The question was implicitely already discussed in this Post.
However, the only answer which used an argument similar to my proofs isn't very detailed and I was wondering whether or not my proofs actually hold.
We want to show that the function $$f: \mathbb{R}^2 \rightarrow \mathbb{R}, (x,y) \mapsto \begin{cases} \frac{\sin(x-y)}{x-y} &x \neq y \\ 1 &x=y \end{cases} $$ Is continuous.
My proofs: We write $f = (g \circ \Delta) (x,y)$, where
$$(x,y) \overset{\Delta(x,y)}\mapsto x-y \qquad t \overset{g}{\mapsto} \begin{cases} \frac{\sin(t)}{t} & t \neq 0 \\ 1 &t=0 \end{cases} $$
First Proof: The function $\Delta(x,y)$ is continuous on $\mathbb{R}^2$ and so is $g$, with $g(0) = 1$. Therefore, $f$ is continuous as the composition of two continuous functions on valid domains ($\Delta(x,y) \in \mathbb{R}$) and for $x=y$ we get $f(x,x) = g(\Delta(x,x)) = g(0) = 1$.
Second Proof: Let $(x_n,y_n) \rightarrow (x,y), (x_n,y_n) \neq (x,y)$. We have: $$\lim_{n \rightarrow \infty} \Delta(x_n,y_n) = \lim_{n} x_n - y_n = \lim_n x_n - \lim_n y_n = x-y = \Delta(x,y)$$ and so $\Delta$ is continuous.
For any sequence $t_n \rightarrow t \in \mathbb{R}, t_n \neq t$ we have directly for $t\neq0$ that $$\lim_n g(t_n) = \lim_n\frac{\sin(t_n)}{t_n} = \frac{\sin(t)}{t} = g(t)$$
In the case where $\lim_n t_n = 0$, we find (for ex de l'hopital or see here) that $$\lim_n g(t_n) = 1 = g(0) = g(\lim_n t_n)$$ hence $g$ is continuous.
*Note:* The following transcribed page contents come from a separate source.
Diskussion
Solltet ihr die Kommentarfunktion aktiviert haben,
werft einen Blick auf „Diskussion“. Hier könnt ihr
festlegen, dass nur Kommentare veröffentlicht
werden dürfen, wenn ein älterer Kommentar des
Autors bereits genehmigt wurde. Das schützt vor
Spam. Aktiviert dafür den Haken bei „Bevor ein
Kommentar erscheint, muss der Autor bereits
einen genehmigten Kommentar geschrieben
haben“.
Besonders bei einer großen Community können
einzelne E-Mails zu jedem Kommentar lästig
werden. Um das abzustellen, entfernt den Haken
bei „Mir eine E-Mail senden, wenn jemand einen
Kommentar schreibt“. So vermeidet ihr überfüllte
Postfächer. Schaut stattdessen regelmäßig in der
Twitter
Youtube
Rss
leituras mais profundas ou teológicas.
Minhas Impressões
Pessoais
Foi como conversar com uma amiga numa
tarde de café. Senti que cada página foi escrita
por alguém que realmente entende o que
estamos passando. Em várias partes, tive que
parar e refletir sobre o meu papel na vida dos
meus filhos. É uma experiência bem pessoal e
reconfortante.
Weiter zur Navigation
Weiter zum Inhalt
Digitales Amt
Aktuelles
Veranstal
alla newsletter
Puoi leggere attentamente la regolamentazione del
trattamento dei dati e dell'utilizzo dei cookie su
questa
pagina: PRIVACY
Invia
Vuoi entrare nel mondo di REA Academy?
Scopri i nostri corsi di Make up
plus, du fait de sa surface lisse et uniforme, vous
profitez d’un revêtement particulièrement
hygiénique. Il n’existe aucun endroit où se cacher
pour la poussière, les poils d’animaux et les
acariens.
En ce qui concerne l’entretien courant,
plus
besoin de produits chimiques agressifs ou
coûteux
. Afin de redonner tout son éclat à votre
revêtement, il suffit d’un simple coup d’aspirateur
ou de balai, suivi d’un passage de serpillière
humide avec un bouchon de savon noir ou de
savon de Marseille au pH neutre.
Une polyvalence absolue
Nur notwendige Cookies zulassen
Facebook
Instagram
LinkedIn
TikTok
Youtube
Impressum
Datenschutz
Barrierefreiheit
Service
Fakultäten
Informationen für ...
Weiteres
Now, $t_n := \Delta(x_n,y_n) \in \mathbb{R}$ is a real sequence with $\lim_n t_n = x-y := t \in \mathbb{R}$ and so we get: $$\lim_n f(x_n,y_n) = \lim_n g(x_n - y_n) = \lim_n g(t_n) = g(\lim_n t_n) = g(\lim_n \Delta(x_n,y_n)) = g(\Delta(\lim_n(x_n,y_n)) = g(\Delta(x,y)) = f(x,y)$$
Hence, when $(x_n,y_n) \rightarrow (x,x)$ like before, we have $\lim_n t_n = 0$ and so $f(x,x) = g(0) = 1$.